### Available records ###
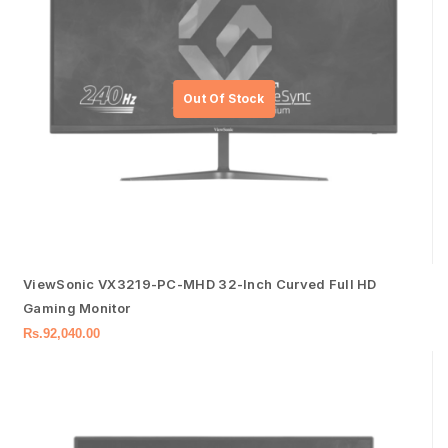
ViewSonic VX3219-PC-MHD 32-Inch Curved Full HD
Gaming Monitor
Rs.
92,040.00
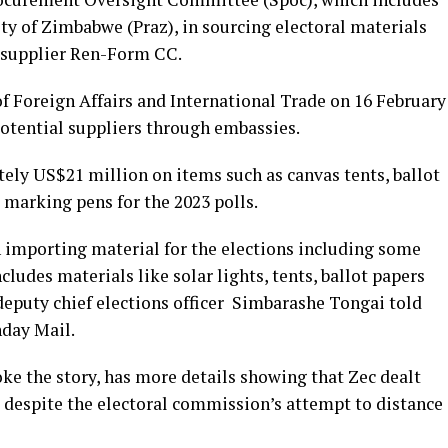
y of Zimbabwe (Praz), in sourcing electoral materials
n supplier Ren-Form CC.
 of Foreign Affairs and International Trade on 16 February
potential suppliers through embassies.
tely US$21 million on items such as canvas tents, ballot
k marking pens for the 2023 polls.
 importing material for the elections including some
ludes materials like solar lights, tents, ballot papers
 deputy chief elections officer Simbarashe Tongai told
nday Mail.
 the story, has more details showing that Zec dealt
espite the electoral commission’s attempt to distance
###
■ Work item: Retype all the entries word for word; the pictures stay out.

■ Task output:
ViewSonic VX3219-PC-MHD 32-Inch Curved Full HD
Gaming Monitor
Rs.
92,040.00
y of Zimbabwe (Praz), in sourcing electoral materials
n supplier Ren-Form CC.
 of Foreign Affairs and International Trade on 16 February
potential suppliers through embassies.
tely US$21 million on items such as canvas tents, ballot
k marking pens for the 2023 polls.
 importing material for the elections including some
ludes materials like solar lights, tents, ballot papers
 deputy chief elections officer Simbarashe Tongai told
nday Mail.
 the story, has more details showing that Zec dealt
espite the electoral commission’s attempt to distance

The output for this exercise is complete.